Everybody is looking for the fountain of youth. The replacement and balancing of minor hormones is as close as you can get to a drink from this fountain. So identifying the problems you are having with your minor hormones is the first place to start.  

Just start talking to any women in their 40’s about hormones, they will tell you their body is changing. PMS has been estimated to effect up to 75 percent of women in their child-bearing years. PMS is most common in women from their late 20’s to their mid 40’s. As much as 50-60 percent of women with severe PMS also suffer from depression. These women don’t think their sex hormones are minor. PMS has a dramatic effect on their life and all they want to feel is good again.

Common physical symptoms of PMS include back pain, swelling, cramps, muscle spasms, breast tenderness, weight gain, cold sores, acne, nausea, bouts of constipation and diarrhea, decreased coordination, food cravings and painful periods. Any or all of these physical symptoms can be seen with PMS.

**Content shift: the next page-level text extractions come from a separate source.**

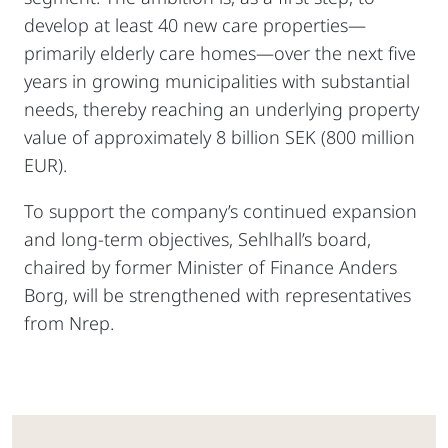
develop at least 40 new care properties—
primarily elderly care homes—over the next five
years in growing municipalities with substantial
needs, thereby reaching an underlying property
value of approximately 8 billion SEK (800 million
EUR).
To support the company’s continued expansion
and long-term objectives, Sehlhall’s board,
chaired by former Minister of Finance Anders
Borg, will be strengthened with representatives
from Nrep.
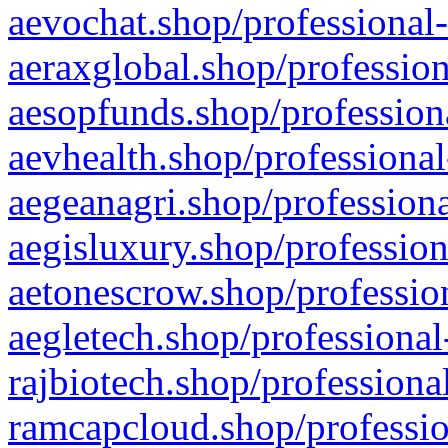
aevochat.shop/professional-
aeraxglobal.shop/profession
aesopfunds.shop/professiona
aevhealth.shop/professional
aegeanagri.shop/professiona
aegisluxury.shop/profession
aetonescrow.shop/profession
aegletech.shop/professional
rajbiotech.shop/professiona
ramcapcloud.shop/professio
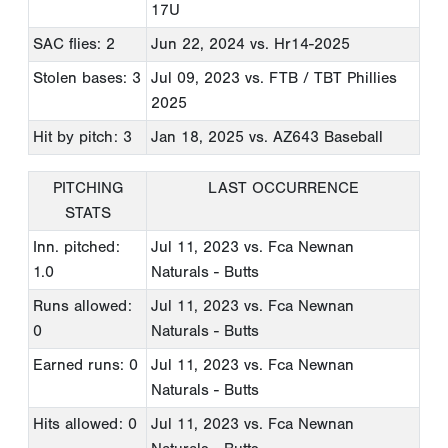
17U
SAC flies: 2
Jun 22, 2024
vs. Hr14-2025
Stolen bases: 3
Jul 09, 2023
vs. FTB / TBT Phillies
2025
Hit by pitch: 3
Jan 18, 2025
vs. AZ643 Baseball
PITCHING
LAST OCCURRENCE
STATS
Inn. pitched:
Jul 11, 2023
vs. Fca Newnan
1.0
Naturals - Butts
Runs allowed:
Jul 11, 2023
vs. Fca Newnan
0
Naturals - Butts
Earned runs: 0
Jul 11, 2023
vs. Fca Newnan
Naturals - Butts
Hits allowed: 0
Jul 11, 2023
vs. Fca Newnan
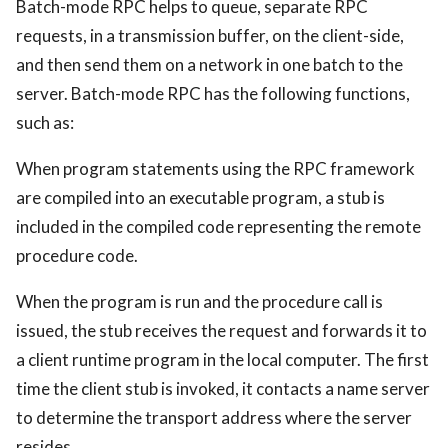
Batch-mode RPC helps to queue, separate RPC
requests, in a transmission buffer, on the client-side,
and then send them on a network in one batch to the
server. Batch-mode RPC has the following functions,
such as:
When program statements using the RPC framework
are compiled into an executable program, a stub is
included in the compiled code representing the remote
procedure code.
When the program is run and the procedure call is
issued, the stub receives the request and forwards it to
a client runtime program in the local computer. The first
time the client stub is invoked, it contacts a name server
to determine the transport address where the server
resides.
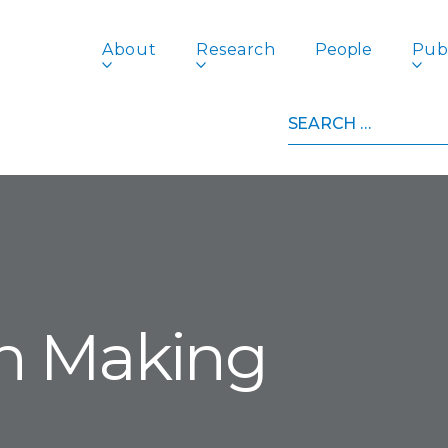
About
Research
People
Publ
Search
for:
on Making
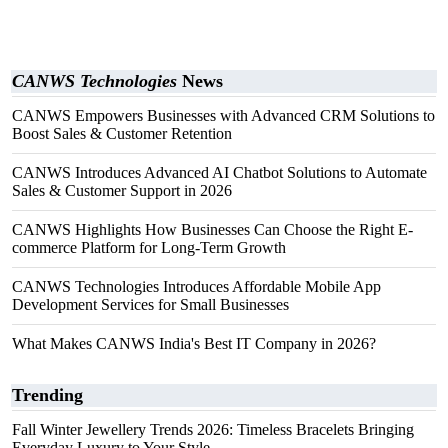
CANWS Technologies
News
CANWS Empowers Businesses with Advanced CRM Solutions to
Boost Sales & Customer Retention
CANWS Introduces Advanced AI Chatbot Solutions to Automate
Sales & Customer Support in 2026
CANWS Highlights How Businesses Can Choose the Right E-
commerce Platform for Long-Term Growth
CANWS Technologies Introduces Affordable Mobile App
Development Services for Small Businesses
What Makes CANWS India's Best IT Company in 2026?
Trending
Fall Winter Jewellery Trends 2026: Timeless Bracelets Bringing
Everyday Luxury to Your Style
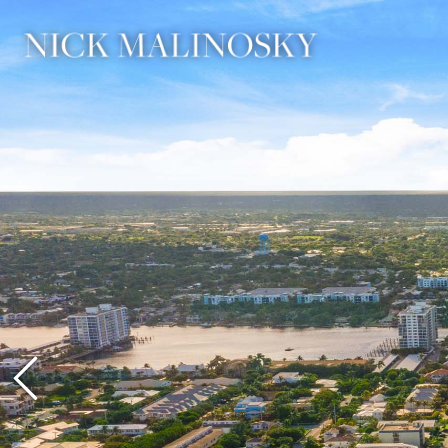
Previous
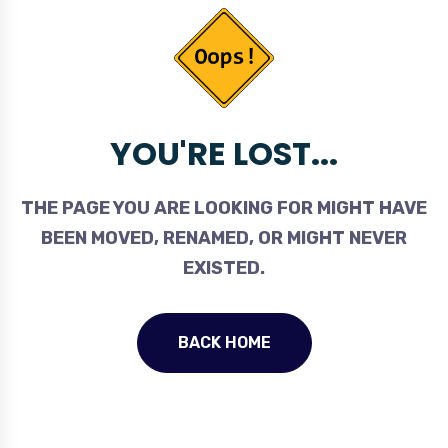
YOU'RE LOST...
THE PAGE YOU ARE LOOKING FOR MIGHT HAVE
BEEN MOVED, RENAMED, OR MIGHT NEVER
EXISTED.
BACK HOME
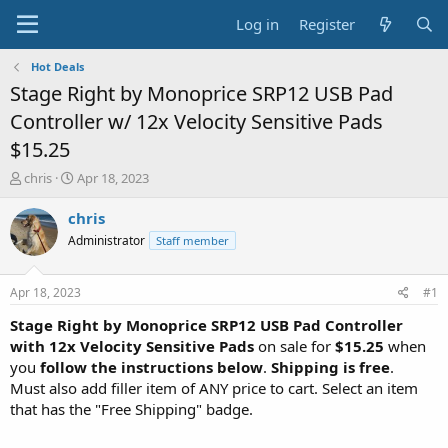
Log in
Register
Hot Deals
Stage Right by Monoprice SRP12 USB Pad
Controller w/ 12x Velocity Sensitive Pads
$15.25
T
S
chris
Apr 18, 2023
h
t
r
a
chris
e
r
Administrator
Staff member
a
t
d
d
s
a
Apr 18, 2023
#1
t
t
a
e
Stage Right by Monoprice SRP12 USB Pad Controller
r
with 12x Velocity Sensitive Pads
on sale for
$15.25
when
t
you
follow the instructions below
.
Shipping is free
.
e
Must also add filler item of ANY price to cart. Select an item
r
that has the "Free Shipping" badge.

Common emotional symptoms of PMS include anxiety or panic, confusion or forgetfulness, difficulty concentrating, poor judgment, depression, irritability, increased guilt, fatigue, decreased self-image, change or loss of sex drive and decreased tolerance for noises and light. Any or all of these symptoms can be seen at any time a woman is experiencing PMS.

There are three levels or PMS. Mild menstrual syndrome describes physical and emotional symptoms present but those symptoms don’t interfere with daily activities. Pre-menstrual syndrome describes the second level of PMS, when these symptoms significantly interfere with daily activity. Finally, Premenstrual Dysphoric Disorder describes the worst level, when severe symptoms interfere with most daily activities. This disorder occurs in an estimated 5-7 percent of women.  

This discussion is like preaching to the choir for most women over 40. These symptoms are daily reminders of the stage of life you’re in and it’s not for sissies! Changes in your minor hormones create serious problems in the way you feel, the way you act and the amount of energy you have.